You're saying that the information at the time made it impossible to correctly make the optimal choice. (By that I mean, making the optimal choice would have appeared to be the wrong choice, based on information available.)
I don't agree with your point; I think we knew that burning carbon was going to change the atmosphere for the worse and we could have been more careful by simply burning less carbon. However, I concede that it's unknowable what science and technology would look like if we had done that.

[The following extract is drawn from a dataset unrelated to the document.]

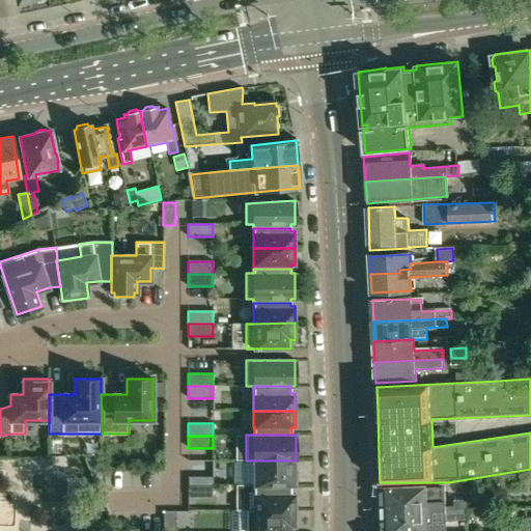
[(296,460),(246,460),(246,462),(254,462),(254,486),(291,485),(296,485),(296,460)]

In analogy to AI, that is very much a point of conversation in alignment/safety discussions. Should we wait until we have better tools to figure out alignment, since it's so insanely difficult to figure out now? Frankly, nobody knows for sure the answer to that question either. My contention is that you (and others) are assuming the answer to that question is yes, but that's not necessarily correct, even based on all the information and analogies we have now.
It hasn't been proven possible, but it's reasonable that it's possible. There's no theory I know of saying that it's unlikely to be possible. Compared to FTL travel, for example, which we have theory enough to state is not likely to be possible.
https://m.youtube.com/watch?v=2HMPRXstSvQ
We are currently facing the biggest radiologist shortage in the last 30 years.
> It’s the unknowns which are dangerous.
Electricity, the Industrial Revolution, the internet, gene editing/bionengineering also came with unknown existential risks.
> We’re inventing something new in almost every way imaginable.
> I think people assume advancements will accelerate, actually.
This is highly debatable.
> we're talking about the potential to build a new life form with godlike abilities.
Evidence? This has been stated in sci-fi books from before I was born and I don’t see any proof that we’re building something remotely close to this.